▶ **WORK TO DO**:
Output the lines below verbatim, starting at the line containing "longitude: -8.4744" and ending at the line containing "region: Santiago Metropolitan", with both of those lines included.

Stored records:

--*--

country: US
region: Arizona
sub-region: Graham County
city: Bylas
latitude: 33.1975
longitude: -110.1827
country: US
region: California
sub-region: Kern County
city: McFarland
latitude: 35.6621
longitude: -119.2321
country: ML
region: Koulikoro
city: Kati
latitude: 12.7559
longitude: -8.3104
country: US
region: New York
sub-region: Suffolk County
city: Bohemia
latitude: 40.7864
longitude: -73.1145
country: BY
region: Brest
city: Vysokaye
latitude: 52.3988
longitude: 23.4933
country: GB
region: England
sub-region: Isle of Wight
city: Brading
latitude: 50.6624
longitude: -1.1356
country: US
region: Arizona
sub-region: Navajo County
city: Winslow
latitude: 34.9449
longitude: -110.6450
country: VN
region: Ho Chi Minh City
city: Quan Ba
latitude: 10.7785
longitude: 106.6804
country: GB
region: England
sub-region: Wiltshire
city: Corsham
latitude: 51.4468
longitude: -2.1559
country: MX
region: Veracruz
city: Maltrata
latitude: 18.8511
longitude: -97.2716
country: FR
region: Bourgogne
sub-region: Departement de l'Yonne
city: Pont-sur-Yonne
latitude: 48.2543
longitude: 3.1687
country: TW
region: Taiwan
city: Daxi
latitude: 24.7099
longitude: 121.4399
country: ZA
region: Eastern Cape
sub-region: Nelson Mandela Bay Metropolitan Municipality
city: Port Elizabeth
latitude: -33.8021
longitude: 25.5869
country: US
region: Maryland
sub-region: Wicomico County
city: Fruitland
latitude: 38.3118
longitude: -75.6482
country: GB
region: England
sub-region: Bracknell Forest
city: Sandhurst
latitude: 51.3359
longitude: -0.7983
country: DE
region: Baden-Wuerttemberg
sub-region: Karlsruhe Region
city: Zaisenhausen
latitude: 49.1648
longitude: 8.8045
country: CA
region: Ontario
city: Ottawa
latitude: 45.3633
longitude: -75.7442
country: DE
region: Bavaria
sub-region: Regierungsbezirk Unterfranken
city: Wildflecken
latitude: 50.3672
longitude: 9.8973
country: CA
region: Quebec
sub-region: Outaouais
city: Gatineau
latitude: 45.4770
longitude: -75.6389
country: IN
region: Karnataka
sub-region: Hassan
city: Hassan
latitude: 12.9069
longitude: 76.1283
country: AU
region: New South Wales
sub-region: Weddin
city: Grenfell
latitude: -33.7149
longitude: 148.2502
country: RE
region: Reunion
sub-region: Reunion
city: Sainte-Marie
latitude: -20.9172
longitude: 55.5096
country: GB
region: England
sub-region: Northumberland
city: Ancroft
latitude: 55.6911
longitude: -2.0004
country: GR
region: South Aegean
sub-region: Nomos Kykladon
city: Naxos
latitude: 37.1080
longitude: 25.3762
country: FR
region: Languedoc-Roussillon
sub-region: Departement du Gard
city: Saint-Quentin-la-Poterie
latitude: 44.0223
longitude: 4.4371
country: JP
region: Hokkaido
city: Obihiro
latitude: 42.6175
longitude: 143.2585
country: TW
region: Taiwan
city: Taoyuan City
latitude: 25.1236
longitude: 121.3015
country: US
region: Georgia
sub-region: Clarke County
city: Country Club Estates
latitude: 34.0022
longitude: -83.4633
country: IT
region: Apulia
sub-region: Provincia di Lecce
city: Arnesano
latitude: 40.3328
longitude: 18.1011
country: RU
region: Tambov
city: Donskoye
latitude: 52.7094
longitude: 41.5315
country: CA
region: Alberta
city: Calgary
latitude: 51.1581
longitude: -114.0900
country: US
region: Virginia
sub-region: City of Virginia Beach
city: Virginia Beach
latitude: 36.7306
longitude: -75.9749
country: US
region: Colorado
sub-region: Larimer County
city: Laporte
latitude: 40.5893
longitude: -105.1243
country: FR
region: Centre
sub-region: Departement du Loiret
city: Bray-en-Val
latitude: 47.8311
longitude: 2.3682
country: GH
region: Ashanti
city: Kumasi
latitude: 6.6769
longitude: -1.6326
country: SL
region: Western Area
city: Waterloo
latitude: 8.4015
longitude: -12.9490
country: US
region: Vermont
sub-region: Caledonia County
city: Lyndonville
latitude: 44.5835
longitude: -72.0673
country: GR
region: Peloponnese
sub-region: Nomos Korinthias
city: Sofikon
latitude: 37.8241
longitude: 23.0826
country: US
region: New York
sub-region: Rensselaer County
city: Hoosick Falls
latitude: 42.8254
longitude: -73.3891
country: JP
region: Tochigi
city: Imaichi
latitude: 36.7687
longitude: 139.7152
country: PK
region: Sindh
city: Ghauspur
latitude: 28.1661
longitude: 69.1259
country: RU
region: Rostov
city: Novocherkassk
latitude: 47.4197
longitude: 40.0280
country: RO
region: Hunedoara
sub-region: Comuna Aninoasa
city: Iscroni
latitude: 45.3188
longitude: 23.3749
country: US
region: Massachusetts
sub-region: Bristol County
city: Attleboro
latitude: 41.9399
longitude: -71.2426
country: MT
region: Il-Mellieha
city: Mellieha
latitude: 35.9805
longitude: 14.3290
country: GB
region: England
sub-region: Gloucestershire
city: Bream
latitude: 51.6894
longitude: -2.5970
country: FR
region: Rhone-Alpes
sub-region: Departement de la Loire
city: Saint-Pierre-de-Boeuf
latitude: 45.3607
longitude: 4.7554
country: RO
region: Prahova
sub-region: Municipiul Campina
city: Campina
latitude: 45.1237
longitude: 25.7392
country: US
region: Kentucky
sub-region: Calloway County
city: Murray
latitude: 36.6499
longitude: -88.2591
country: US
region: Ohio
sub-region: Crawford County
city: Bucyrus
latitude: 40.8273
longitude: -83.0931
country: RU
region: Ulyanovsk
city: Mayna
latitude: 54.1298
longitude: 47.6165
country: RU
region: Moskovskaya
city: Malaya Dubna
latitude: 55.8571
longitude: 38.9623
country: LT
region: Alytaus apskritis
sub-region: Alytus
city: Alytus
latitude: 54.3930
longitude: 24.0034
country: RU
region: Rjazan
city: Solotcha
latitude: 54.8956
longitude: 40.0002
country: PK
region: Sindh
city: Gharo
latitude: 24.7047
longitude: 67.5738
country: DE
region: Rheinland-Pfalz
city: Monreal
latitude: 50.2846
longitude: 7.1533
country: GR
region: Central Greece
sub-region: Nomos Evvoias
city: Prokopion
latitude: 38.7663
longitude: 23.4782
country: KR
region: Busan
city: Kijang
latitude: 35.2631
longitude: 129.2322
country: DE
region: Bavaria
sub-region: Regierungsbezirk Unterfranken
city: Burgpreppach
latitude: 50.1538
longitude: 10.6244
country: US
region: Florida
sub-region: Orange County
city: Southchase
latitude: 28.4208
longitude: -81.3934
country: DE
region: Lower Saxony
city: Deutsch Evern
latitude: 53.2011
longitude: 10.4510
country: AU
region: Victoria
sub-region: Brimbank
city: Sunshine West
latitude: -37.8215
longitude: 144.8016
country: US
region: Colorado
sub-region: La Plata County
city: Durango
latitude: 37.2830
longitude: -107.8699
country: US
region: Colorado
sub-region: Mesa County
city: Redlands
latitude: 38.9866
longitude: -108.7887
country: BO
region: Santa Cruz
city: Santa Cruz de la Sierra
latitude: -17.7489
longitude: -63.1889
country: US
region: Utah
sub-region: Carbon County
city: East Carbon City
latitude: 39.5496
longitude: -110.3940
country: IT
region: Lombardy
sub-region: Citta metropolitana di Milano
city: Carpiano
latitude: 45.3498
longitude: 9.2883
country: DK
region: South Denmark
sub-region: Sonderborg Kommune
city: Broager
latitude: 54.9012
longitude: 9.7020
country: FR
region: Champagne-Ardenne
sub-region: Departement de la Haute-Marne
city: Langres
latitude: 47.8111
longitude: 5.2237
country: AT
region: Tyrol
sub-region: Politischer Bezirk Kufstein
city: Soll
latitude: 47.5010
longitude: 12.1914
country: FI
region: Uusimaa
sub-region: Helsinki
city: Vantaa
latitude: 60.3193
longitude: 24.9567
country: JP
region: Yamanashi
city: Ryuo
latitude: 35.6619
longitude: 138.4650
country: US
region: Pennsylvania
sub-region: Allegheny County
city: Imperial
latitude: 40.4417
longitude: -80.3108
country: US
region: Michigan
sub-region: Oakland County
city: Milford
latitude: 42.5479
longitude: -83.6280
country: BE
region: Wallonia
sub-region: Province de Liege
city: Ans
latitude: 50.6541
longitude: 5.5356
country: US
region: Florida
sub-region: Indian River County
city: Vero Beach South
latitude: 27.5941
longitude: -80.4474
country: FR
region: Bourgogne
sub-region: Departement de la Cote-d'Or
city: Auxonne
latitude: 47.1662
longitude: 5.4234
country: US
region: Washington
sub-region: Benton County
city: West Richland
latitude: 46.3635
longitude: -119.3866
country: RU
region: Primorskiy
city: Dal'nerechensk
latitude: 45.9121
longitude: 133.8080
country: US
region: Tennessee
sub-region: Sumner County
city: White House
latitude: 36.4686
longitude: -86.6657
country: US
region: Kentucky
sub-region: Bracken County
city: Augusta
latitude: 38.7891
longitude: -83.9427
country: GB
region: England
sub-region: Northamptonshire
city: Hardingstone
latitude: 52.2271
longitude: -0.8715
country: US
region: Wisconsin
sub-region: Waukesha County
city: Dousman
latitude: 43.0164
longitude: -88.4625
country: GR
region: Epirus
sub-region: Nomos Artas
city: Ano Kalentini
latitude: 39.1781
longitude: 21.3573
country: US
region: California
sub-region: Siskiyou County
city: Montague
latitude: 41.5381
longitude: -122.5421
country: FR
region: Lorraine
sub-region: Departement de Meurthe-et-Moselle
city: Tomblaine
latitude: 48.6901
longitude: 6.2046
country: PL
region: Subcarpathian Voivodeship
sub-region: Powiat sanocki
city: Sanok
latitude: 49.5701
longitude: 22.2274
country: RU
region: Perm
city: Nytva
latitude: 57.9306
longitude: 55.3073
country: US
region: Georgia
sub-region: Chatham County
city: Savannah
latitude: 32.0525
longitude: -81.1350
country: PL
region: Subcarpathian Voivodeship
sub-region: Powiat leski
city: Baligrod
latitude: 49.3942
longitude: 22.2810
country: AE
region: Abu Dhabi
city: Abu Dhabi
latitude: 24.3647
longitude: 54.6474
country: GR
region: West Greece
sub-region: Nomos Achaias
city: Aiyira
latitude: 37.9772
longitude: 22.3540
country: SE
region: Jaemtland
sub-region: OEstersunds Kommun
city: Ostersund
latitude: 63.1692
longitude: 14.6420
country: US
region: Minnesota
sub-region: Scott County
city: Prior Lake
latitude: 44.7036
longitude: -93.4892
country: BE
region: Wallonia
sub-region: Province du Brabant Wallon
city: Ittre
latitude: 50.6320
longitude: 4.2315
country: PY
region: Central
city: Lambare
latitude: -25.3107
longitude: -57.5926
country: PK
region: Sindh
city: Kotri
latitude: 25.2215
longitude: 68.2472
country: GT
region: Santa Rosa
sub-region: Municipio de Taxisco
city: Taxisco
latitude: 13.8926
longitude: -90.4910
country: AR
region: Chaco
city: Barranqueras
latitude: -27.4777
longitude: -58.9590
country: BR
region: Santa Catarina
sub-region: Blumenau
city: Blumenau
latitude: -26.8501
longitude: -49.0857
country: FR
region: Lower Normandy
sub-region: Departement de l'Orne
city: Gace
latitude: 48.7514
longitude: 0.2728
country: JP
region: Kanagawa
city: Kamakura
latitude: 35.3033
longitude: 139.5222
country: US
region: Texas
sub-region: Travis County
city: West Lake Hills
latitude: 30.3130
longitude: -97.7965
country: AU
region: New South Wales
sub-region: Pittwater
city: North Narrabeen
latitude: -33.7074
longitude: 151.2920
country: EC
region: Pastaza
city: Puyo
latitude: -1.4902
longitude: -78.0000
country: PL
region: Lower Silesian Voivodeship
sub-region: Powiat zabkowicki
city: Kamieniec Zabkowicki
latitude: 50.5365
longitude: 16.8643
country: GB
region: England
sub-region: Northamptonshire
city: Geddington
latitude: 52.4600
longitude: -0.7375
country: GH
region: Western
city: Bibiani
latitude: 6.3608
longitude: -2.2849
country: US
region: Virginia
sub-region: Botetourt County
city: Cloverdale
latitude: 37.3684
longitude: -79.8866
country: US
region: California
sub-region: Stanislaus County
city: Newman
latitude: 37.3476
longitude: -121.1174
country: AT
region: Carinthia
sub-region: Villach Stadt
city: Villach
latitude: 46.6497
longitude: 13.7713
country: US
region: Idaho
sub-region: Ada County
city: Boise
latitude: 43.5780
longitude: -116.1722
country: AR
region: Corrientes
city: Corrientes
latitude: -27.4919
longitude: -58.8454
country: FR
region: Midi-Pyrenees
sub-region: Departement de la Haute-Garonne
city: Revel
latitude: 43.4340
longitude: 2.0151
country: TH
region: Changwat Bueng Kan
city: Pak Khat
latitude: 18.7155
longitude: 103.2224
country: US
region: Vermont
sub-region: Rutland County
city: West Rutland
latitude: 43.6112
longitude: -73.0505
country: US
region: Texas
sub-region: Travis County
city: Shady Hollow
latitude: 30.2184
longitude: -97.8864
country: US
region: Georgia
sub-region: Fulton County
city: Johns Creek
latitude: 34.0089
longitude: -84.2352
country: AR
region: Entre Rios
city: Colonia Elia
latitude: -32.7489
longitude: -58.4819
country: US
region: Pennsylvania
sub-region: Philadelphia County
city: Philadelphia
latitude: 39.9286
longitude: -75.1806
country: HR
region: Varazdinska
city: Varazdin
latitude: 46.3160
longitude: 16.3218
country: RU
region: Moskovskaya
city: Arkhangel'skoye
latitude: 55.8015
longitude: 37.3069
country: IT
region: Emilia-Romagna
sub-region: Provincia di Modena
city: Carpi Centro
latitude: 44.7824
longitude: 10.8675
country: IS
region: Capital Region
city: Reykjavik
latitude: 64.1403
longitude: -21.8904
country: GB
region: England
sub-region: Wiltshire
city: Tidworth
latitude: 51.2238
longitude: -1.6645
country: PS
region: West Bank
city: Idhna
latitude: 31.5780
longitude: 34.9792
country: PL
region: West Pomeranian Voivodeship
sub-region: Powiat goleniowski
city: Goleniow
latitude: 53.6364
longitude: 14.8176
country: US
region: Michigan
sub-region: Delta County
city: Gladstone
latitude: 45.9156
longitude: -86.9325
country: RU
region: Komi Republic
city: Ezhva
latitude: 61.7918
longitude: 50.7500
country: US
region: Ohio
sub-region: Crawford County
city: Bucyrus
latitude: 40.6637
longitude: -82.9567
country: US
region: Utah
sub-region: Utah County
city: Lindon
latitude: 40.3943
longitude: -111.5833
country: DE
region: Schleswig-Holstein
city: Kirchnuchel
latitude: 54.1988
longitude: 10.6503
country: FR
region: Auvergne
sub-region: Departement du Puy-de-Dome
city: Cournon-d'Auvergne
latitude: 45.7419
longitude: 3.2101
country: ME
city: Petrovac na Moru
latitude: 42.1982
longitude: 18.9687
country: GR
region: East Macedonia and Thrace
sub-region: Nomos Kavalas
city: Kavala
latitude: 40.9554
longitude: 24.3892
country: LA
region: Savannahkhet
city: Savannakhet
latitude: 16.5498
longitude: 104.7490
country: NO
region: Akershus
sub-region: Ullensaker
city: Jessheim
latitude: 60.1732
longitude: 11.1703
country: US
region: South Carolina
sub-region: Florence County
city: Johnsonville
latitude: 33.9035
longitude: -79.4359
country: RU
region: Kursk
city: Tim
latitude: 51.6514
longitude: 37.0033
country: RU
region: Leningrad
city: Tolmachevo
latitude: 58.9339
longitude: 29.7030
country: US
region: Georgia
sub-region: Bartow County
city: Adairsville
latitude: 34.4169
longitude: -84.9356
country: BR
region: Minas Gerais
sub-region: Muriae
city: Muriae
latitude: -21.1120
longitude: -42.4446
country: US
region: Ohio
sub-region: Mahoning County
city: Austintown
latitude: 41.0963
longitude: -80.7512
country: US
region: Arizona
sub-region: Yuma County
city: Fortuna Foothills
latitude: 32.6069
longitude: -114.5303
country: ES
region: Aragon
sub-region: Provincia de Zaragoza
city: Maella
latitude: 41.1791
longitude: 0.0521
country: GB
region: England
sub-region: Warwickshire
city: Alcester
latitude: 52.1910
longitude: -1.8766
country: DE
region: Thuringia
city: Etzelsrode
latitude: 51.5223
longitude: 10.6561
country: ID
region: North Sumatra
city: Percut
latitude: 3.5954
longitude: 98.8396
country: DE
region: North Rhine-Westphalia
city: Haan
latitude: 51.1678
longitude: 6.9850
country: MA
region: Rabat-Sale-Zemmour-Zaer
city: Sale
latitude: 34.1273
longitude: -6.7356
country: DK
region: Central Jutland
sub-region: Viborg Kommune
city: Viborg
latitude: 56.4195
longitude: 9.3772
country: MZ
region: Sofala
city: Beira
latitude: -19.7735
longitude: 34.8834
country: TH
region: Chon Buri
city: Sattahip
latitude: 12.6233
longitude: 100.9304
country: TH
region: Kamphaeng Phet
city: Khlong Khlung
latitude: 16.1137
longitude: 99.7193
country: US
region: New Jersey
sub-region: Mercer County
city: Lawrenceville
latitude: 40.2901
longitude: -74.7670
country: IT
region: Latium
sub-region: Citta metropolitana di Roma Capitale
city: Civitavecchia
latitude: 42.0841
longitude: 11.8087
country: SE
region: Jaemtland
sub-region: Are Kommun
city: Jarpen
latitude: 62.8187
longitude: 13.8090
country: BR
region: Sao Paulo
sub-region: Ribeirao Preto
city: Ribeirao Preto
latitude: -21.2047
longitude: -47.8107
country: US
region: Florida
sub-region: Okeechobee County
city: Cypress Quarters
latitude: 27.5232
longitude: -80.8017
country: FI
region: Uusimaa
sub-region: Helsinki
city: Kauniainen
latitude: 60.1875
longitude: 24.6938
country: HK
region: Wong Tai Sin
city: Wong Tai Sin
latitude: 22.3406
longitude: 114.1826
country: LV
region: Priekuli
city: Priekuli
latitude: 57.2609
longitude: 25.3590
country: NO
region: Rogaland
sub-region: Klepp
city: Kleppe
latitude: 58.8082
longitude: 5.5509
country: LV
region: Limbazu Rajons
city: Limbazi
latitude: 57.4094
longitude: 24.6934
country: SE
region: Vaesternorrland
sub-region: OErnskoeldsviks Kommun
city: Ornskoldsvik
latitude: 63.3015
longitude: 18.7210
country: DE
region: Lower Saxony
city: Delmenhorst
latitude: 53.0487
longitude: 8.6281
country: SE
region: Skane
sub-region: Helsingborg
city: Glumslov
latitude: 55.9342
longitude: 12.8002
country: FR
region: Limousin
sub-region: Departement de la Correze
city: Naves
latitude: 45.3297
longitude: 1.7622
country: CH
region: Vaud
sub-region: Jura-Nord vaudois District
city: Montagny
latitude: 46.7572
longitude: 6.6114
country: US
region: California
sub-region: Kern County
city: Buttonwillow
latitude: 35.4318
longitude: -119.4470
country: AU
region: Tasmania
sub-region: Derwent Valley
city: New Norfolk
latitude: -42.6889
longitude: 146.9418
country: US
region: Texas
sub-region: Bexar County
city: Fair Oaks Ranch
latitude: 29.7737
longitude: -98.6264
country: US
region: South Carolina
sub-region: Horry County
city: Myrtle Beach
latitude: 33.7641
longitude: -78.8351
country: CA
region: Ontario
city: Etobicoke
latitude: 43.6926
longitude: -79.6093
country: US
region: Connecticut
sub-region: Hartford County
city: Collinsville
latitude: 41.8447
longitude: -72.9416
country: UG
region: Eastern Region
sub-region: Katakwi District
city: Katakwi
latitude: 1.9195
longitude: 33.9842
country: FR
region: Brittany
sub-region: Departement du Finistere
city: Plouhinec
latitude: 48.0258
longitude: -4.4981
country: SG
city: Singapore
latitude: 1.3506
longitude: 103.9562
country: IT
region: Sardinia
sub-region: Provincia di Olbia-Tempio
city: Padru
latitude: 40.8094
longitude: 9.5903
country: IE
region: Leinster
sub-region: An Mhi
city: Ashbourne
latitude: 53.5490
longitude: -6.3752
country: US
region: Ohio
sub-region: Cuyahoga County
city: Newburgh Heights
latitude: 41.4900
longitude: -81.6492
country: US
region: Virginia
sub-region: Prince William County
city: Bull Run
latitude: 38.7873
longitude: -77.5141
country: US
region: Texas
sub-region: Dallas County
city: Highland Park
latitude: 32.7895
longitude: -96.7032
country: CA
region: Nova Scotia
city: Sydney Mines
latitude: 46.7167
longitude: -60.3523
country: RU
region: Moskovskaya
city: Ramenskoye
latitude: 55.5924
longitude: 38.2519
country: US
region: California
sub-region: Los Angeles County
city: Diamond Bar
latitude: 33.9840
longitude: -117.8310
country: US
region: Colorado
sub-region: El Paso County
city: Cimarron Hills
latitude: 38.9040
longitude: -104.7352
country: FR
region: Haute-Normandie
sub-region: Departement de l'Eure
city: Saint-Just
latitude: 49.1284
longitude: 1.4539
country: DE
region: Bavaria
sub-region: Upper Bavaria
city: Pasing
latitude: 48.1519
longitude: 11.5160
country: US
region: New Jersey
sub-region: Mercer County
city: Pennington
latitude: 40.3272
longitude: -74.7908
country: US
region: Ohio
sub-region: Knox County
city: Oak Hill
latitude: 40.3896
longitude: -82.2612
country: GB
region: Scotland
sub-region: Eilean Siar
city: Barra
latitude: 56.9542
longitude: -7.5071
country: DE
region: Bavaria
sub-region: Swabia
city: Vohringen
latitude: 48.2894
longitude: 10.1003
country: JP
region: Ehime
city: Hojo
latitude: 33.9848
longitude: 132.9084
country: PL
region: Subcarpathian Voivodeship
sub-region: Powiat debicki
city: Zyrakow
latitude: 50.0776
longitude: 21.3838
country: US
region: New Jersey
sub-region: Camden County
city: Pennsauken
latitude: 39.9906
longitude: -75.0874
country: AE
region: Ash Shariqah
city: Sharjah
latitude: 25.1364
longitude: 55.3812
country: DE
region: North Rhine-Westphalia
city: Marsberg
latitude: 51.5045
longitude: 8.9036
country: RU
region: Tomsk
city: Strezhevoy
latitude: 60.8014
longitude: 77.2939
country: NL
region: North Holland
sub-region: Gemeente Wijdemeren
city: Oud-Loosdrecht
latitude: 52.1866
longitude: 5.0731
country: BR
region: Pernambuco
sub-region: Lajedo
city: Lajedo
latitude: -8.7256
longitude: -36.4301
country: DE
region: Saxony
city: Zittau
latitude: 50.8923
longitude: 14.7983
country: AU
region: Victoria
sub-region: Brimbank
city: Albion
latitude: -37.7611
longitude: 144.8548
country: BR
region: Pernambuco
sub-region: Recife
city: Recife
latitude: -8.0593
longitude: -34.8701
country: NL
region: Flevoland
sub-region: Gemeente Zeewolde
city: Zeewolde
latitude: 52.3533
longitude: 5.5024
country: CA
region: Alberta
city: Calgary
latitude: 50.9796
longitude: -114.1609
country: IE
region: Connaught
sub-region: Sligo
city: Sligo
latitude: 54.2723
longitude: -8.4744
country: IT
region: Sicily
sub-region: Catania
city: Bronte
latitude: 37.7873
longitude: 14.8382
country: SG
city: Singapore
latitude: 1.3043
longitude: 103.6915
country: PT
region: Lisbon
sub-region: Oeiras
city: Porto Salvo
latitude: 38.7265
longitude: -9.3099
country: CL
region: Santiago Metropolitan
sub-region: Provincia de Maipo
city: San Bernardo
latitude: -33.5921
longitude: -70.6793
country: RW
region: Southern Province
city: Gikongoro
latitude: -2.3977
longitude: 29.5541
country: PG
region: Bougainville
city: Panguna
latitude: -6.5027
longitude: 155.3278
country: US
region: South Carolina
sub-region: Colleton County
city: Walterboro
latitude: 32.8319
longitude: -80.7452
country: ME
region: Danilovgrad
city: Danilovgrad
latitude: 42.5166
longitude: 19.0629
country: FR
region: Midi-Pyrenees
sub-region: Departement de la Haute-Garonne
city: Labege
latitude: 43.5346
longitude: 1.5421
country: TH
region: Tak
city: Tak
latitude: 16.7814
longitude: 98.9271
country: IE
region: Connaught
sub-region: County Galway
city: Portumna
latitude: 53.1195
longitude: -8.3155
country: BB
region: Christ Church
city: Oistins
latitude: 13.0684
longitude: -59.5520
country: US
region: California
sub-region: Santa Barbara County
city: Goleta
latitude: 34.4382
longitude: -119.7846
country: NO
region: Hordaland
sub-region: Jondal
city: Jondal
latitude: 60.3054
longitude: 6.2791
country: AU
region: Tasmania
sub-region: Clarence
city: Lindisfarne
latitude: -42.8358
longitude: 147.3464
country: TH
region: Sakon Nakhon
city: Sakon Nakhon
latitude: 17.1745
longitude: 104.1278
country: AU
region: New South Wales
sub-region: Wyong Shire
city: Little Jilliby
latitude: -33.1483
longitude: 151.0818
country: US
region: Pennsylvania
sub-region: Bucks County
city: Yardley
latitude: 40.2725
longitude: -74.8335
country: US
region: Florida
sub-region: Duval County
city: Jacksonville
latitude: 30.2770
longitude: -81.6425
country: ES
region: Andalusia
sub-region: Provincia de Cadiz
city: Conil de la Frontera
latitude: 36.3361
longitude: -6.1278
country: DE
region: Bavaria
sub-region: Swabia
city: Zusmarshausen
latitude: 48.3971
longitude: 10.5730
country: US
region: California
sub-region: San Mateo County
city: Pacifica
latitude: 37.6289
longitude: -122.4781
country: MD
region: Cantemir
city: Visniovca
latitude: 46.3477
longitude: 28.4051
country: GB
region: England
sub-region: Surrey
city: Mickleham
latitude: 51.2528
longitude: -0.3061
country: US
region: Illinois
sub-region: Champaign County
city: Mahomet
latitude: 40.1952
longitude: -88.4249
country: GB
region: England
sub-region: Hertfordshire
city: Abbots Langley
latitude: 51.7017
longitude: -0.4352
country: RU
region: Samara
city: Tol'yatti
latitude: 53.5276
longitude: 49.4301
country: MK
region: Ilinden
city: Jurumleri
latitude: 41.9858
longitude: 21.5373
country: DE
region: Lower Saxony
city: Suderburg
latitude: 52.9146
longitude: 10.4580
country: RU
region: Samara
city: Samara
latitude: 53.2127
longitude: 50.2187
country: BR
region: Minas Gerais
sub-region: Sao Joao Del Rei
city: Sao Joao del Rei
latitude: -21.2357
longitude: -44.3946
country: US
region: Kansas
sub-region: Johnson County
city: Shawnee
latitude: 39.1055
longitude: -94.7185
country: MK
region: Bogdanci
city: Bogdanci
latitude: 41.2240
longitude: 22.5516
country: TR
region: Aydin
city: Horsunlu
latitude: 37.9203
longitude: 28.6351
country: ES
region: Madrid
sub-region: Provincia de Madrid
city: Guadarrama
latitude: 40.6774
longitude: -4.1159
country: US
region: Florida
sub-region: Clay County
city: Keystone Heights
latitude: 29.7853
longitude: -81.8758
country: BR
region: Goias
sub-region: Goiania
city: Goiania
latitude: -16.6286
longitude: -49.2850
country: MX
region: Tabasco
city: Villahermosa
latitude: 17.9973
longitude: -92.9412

--*--

▶ **TASK ANSWER**:
longitude: -8.4744
country: IT
region: Sicily
sub-region: Catania
city: Bronte
latitude: 37.7873
longitude: 14.8382
country: SG
city: Singapore
latitude: 1.3043
longitude: 103.6915
country: PT
region: Lisbon
sub-region: Oeiras
city: Porto Salvo
latitude: 38.7265
longitude: -9.3099
country: CL
region: Santiago Metropolitan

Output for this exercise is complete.